PAJ compte 6 membres fondateurs et, à ce jour, 22 adhérents. Nous remercions ces derniers de la confiance qu’ils ont placé dans l’association à l’heure cruciale de sa création et nous sommes heureux de pouvoir leur annoncer nos premiers résultats obtenus en grande partie grâce à l’analyse juridique que le cabinet Pons & Carrère a réalisée à la demande de PAJ. Cette analyse décortique en quoi Fotolia foule aux pieds le droit d’auteur et le code la propriété intellectuelle.
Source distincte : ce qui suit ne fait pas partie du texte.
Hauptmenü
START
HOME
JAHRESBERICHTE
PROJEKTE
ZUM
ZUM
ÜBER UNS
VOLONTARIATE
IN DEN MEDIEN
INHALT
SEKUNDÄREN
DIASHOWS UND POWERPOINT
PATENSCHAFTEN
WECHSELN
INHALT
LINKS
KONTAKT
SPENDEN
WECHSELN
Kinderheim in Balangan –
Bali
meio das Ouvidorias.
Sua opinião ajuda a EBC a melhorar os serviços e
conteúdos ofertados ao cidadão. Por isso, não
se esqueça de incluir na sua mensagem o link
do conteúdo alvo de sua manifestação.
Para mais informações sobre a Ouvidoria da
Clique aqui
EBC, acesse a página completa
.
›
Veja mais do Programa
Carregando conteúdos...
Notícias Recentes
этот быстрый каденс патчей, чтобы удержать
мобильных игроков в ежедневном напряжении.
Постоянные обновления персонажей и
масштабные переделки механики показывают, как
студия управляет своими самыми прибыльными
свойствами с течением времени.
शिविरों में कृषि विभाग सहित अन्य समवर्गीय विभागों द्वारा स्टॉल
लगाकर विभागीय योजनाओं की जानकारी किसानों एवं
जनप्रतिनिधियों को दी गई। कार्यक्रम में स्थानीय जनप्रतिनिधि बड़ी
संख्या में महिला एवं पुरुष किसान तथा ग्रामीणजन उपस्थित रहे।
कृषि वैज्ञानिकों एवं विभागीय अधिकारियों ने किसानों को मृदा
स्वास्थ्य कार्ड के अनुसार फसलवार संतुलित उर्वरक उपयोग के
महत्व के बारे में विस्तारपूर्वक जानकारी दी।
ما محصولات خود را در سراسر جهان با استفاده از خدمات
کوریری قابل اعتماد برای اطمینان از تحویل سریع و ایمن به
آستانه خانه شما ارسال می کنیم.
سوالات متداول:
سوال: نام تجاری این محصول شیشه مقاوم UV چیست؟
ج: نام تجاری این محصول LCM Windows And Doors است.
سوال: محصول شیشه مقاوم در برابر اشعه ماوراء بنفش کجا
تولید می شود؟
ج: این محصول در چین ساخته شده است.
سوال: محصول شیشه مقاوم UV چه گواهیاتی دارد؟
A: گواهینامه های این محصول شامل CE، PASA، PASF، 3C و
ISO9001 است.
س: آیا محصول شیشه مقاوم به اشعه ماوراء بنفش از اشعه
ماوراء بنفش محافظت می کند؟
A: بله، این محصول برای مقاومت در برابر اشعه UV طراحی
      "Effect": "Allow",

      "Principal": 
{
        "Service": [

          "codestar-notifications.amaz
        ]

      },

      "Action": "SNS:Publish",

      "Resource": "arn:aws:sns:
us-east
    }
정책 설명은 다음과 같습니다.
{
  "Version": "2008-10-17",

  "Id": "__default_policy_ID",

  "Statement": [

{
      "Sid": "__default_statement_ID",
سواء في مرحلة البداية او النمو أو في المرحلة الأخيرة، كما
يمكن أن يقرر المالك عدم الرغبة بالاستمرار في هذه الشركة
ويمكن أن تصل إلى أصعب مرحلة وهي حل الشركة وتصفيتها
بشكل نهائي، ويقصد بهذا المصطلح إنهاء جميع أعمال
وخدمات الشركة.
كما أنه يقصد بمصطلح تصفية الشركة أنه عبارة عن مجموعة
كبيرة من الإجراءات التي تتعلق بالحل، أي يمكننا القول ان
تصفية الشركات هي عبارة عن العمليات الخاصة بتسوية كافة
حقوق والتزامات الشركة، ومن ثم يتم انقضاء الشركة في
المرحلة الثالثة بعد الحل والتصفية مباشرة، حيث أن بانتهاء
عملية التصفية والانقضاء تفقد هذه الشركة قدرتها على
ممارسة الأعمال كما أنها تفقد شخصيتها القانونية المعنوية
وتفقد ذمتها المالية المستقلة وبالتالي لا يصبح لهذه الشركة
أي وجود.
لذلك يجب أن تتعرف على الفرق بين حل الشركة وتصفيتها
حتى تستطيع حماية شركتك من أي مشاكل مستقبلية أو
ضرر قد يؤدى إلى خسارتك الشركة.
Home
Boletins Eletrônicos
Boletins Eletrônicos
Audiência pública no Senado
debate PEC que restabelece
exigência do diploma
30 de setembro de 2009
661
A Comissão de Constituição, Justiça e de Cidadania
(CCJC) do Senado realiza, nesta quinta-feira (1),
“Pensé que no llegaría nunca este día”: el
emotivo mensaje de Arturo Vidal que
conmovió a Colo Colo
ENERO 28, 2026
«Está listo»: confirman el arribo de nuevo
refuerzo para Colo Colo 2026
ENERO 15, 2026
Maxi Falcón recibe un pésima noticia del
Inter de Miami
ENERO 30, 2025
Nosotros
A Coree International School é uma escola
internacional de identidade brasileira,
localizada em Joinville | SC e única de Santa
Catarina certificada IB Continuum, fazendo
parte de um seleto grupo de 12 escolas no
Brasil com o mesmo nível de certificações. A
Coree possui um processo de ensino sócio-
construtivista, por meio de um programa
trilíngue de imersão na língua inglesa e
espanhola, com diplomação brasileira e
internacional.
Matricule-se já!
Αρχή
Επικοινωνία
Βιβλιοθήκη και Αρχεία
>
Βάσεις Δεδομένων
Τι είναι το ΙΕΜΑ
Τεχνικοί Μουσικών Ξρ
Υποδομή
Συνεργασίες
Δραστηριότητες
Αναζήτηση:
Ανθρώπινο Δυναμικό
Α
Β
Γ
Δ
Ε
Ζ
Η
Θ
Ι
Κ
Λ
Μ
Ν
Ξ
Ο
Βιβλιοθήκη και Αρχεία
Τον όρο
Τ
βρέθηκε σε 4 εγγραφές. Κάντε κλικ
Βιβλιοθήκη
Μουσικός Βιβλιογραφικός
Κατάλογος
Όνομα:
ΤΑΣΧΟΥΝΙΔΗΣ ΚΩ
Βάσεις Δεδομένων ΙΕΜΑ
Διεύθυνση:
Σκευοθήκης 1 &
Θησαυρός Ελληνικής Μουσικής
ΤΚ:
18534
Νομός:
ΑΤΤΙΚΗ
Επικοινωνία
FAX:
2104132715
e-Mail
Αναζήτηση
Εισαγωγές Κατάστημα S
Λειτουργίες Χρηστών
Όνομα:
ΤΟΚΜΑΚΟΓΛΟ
La présence de maître Pons lors de l’entretien qui s’est tenu le 6 juin dernier à Bercy avec M. Cédric Prévost, Conseiller technique en charge de l’Economie numérique, a été également déterminante.
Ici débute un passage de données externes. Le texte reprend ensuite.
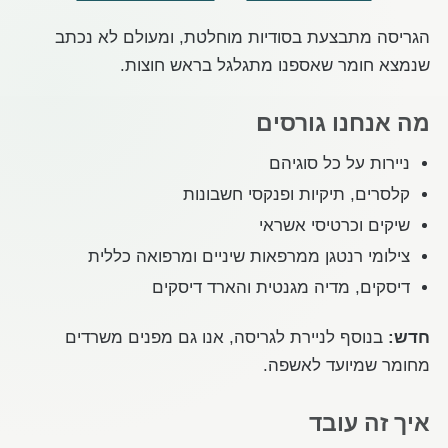
הגריסה מתבצעת בסודיות מוחלטת, ומעולם לא נכתב
שנמצא חומר שאספנו מתגלגל בראש חוצות.
מה אנחנו גורסים
ניירות על כל סוגיהם
קלסרים, תיקיות ופנקסי חשבונות
שיקים וכרטיסי אשראי
צילומי רנטגן ממרפאות שיניים ומרפואה כללית
דיסקים, מדיה מגנטית והארד דיסקים
חדש:
בנוסף לניירת לגריסה, אנו גם מפנים משרדים
מחומר שמיועד לאשפה.
איך זה עובד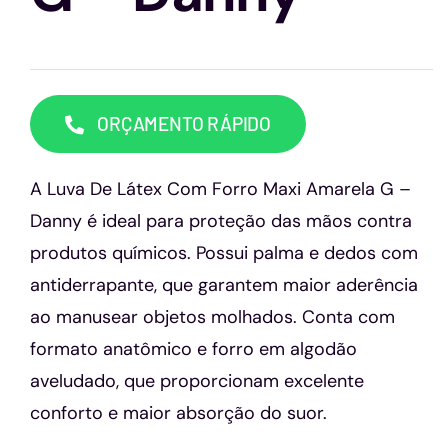
Capacetes
Contato
ORÇAMENTO RÁPIDO
A Luva De Látex Com Forro Maxi Amarela G –
Danny é ideal para proteção das mãos contra
produtos químicos. Possui palma e dedos com
antiderrapante, que garantem maior aderência
ao manusear objetos molhados. Conta com
formato anatômico e forro em algodão
aveludado, que proporcionam excelente
conforto e maior absorção do suor.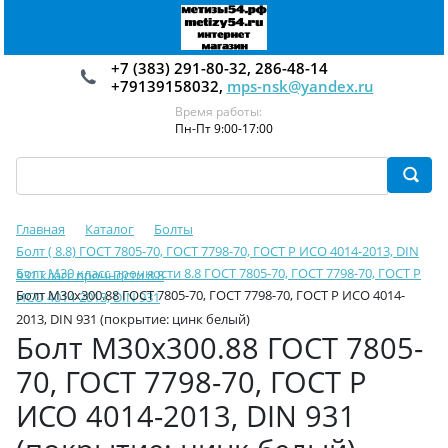
+7 (383) 291-80-32, 286-48-14
+79139158032,
mps-nsk@yandex.ru
Время работы:
Пн-Пт 9:00-17:00
Главная
Каталог
Болты
Болт ( 8.8) ГОСТ 7805-70, ГОСТ 7798-70, ГОСТ Р ИСО 4014-2013, DIN
Болт М30 класс прочности 8.8 ГОСТ 7805-70, ГОСТ 7798-70, ГОСТ Р
931 класс прочности 8.8
Болт М30х300.88 ГОСТ 7805-70, ГОСТ 7798-70, ГОСТ Р ИСО 4014-
ИСО 4014-2013, DIN 931
2013, DIN 931 (покрытие: цинк белый)
Болт М30х300.88 ГОСТ 7805-
70, ГОСТ 7798-70, ГОСТ Р
ИСО 4014-2013, DIN 931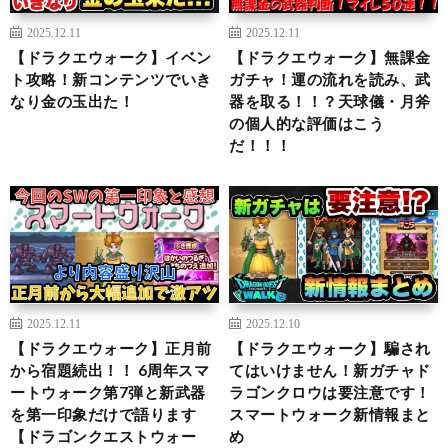
2025.12.11
2025.12.11
【ドラクエウォーク】イベン
【ドラクエウォーク】無課金
ト攻略！新コンテンツでいき
ガチャ！運の流れを読み、武
なり金の玉出た！
器を取る！！？天球儀・月斧
の個人的な評価はこう
だ！！！
2025.12.11
2025.12.10
【ドラクエウォーク】正月前
【ドラクエウォーク】騙され
から宿題続出！！ 6周年スマ
てはいけません！新ガチャド
ートウォーク第7弾と新武器
ラゴンクロウは要注意です！
を第一印象だけで語ります
スマートウォーク新情報まと
【ドラゴンクエストウォー
め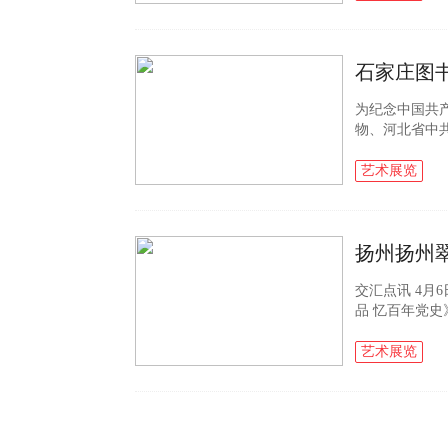
石家庄图
为纪念中国共
物、河北省中
列红色收藏展
的红色主题珍贵.
艺术展览
交汇点讯 4月
品 忆百年党
域，鲜明见证
的百年奋进...
艺术展览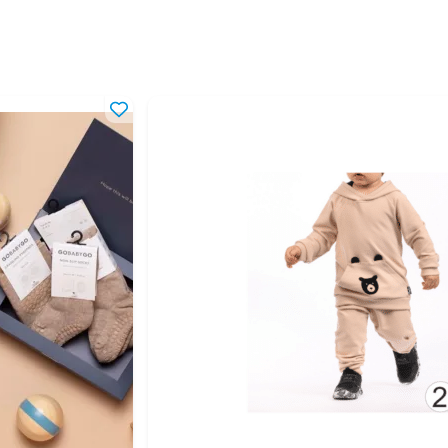
0 мес
6 мес
0 мес
6 мес
16 мес
24 мес
 года
-2 года
-4 года
 года
 лет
La réponse positive de Frédéric Mitterrand à notre demande que le CSPLA soit saisi des pratiques commerciales de Fotolia, est tout aussi fondamentale.
Nous attendons avec impatience les conclusions du Service de répression des fraudes et du CSPLA car nous ne voyons pas comment ces deux organismes, éminemment compétents en matière de Droit, parviendraient à des conclusions différentes de celles du cabinet Pons & Carrère.
C’est en cela que l’action de PAJ diffère de celle de l’UPP – dont nous continuerons de soutenir les actions – qui, forte de la représentativité de ses 1500 adhérents, néglige quelque peu l’action pédagogique qu’il convient de mener activement auprès des autorités politiques. En effet, nous avons été frappés au cours de nos entretiens avec ces dernières de leur ignorance du détail et de la multiplicité des obstacles économiques, administratifs et sociaux auxquels se heurtent les photographes, les auteurs et les journalistes.
Il nous apparaît également que l’une des tâches cruciales de PAJ sera de faire comprendre aux ministères concernés qu’il est temps de cesser de réfléchir et de légiférer en termes de droits d’auteur, d’abord pour le cinéma et la musique puis d’appliquer par extension à peu près la même législation à la photographie. Si les deux premiers domaines génèrent des chiffres d’affaires des milliers de fois supérieurs à celui de la photographie, leurs problématiques diffèrent pour deux raisons fondamentales. La première c’est qu’il n’existe pas de marché de la musique ou du cinéma “amateur” concurrent du professionnel, ce qui est le cas pour la photographie. La seconde raison c’est que, dans sa dimension journalistique, la photographie est un outil d’information, donc de démocratie et de liberté, ce qui n’a pas de prix. Ou plutôt si, celui des moyens de sa fiabilité, donc de sa survie, mise en danger par les microstocks exploitant la manne mondiale des amateurs, ces deux derniers échappant largement à toute pression fiscale, paroxysme d’une concurrence déloyale sanctifiée par la législation actuelle.
Contre nous de la tyrannie, PAJ continue le combat.